The Federal Treasury is planning to boost spending on government investment this month because it still has to spend as much as a quarter of its annual budget allocation before the end of the year, a Cabinet official said Wednesday.
The move represents one of the last-minute disbursements that will push the budget deficit to its projected 6.9 percent of gross domestic product from the more modest levels earlier this year.
As of Dec. 1, the treasury spent just 73 percent of the 840.6 billion rubles ($27.8 billion) that was set aside for investment under 51 various federal programs such as upgrading roads and developing aerospace technology, the official said.
One of the programs, which aims to modernize the country’s transportation system, funded the bridge across the Volga that President Dmitry Medvedev opened in Ulyanovsk last month.
Spending on federal programs will reach close to 100 percent by the end of the year, the official said at a news conference ahead of a Cabinet meeting that will take up the issue Thursday.
As of Dec. 1 last year, the treasury had spent an even smaller portion, 64 percent, he said on condition of anonymity, which is the policy for such news conferences.
“The situation is better this year,” he said.
Federal programs account for roughly 10 percent of all budget outlays. Traditionally, government agencies spend a disproportionately large amount of this money in the last few weeks of the year.
One of the worst-funded programs so far this year is the federal program Electronic Russia that aims to increase the number of government services provided online, the official said. It received 22 percent of this year’s total as of Dec. 1, he said, attributing some of the delay to a revision in the program ordered by Medvedev.
The Cabinet will also discuss the policy of setting prices for the government-controlled monopolies in 2009-2011, another Cabinet official said at the same news conference.
The policy would require such companies to disclose their financial reports and detail their investment plans, he said.
The monopolies include Russian Railways, the operator of the world’s longest train network, and Gazprom, the world’s largest gas producer.

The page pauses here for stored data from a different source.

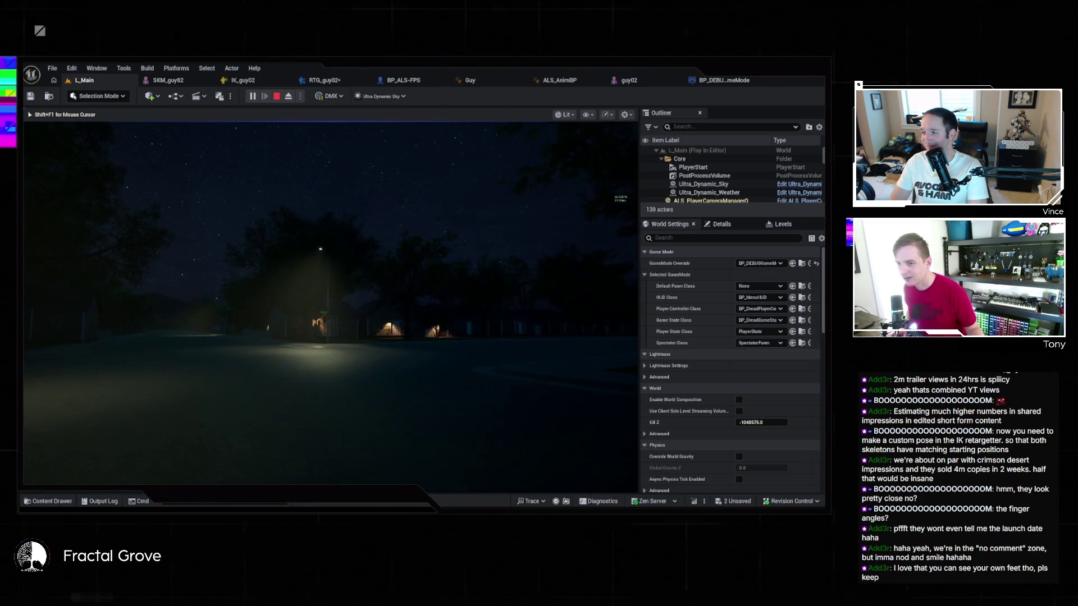
key("Escape")
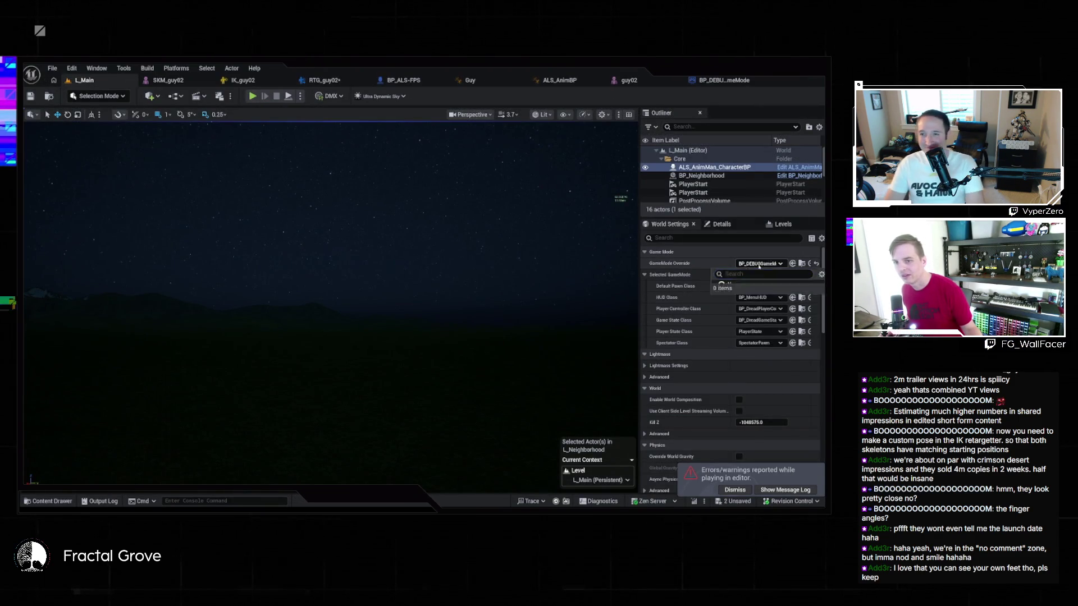
Switch the GameMode Override to BP_DreadGameMode and start a play test with Alt+P
left_click(758, 263)
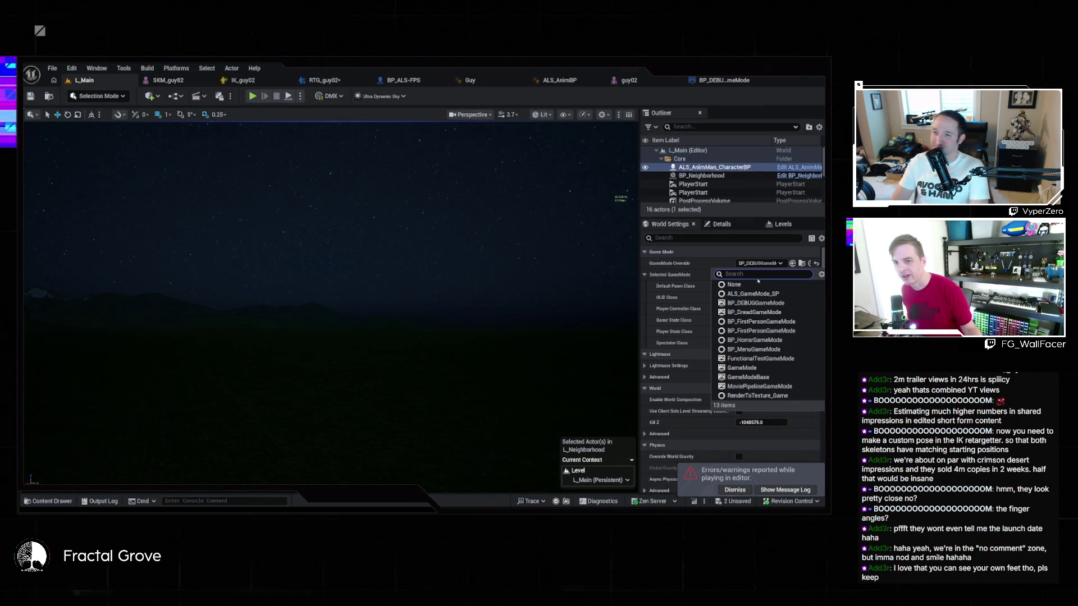
left_click(768, 312)
key("alt+p")
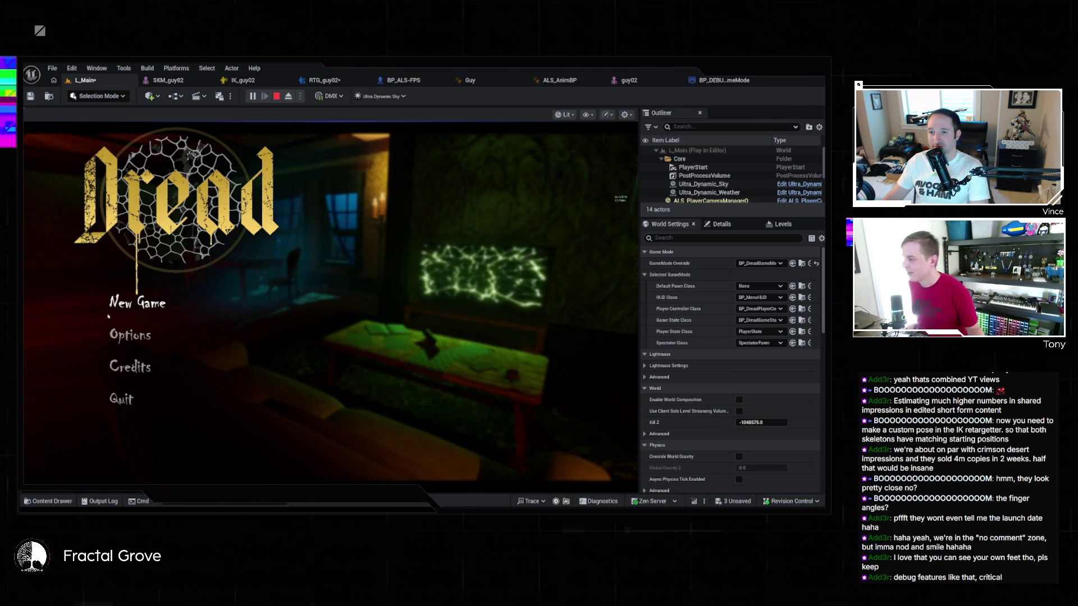
Start a New Game, look down at the body and around the street, then stop playing
left_click(147, 305)
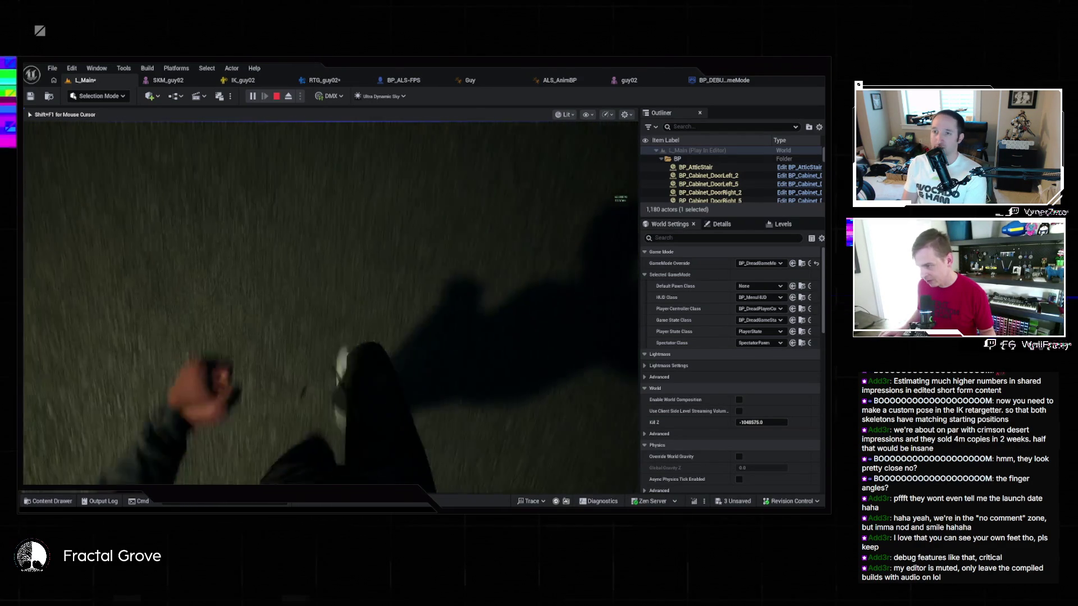
key("grave")
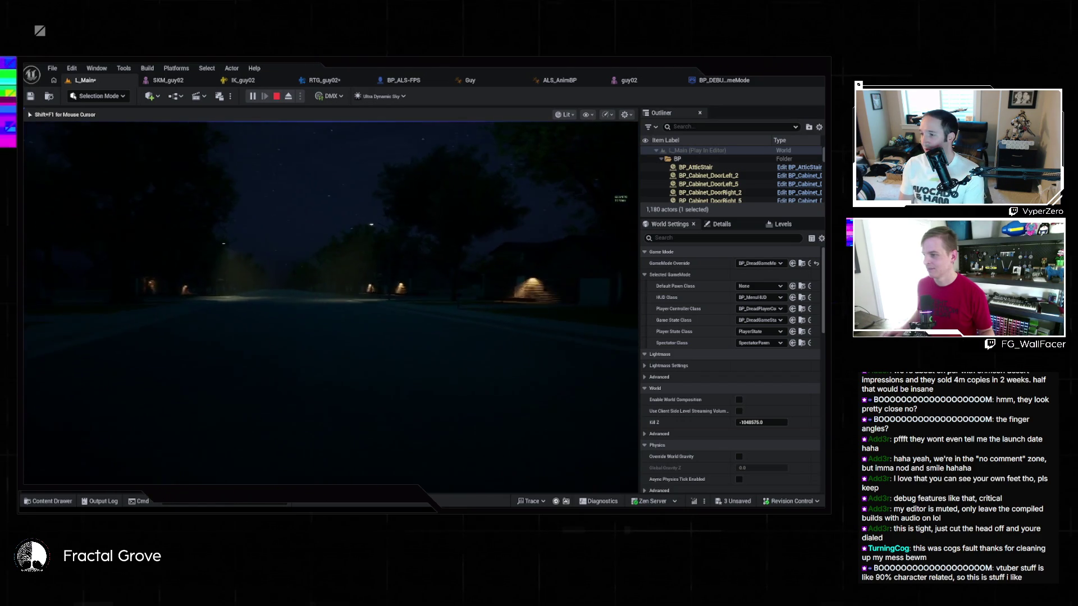
key("grave")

The policy would also allow private companies that use pipelines and grids to construct them to specifications issued by the federal monopolies, instead of waiting for the monopolies to do the work, which is the current practice, the official said.
“They may do something in a more timely manner and, maybe, cheaper sometimes,” he said.
The Cabinet is drafting decrees to implement these measures, he said without giving specific deadlines for the decrees.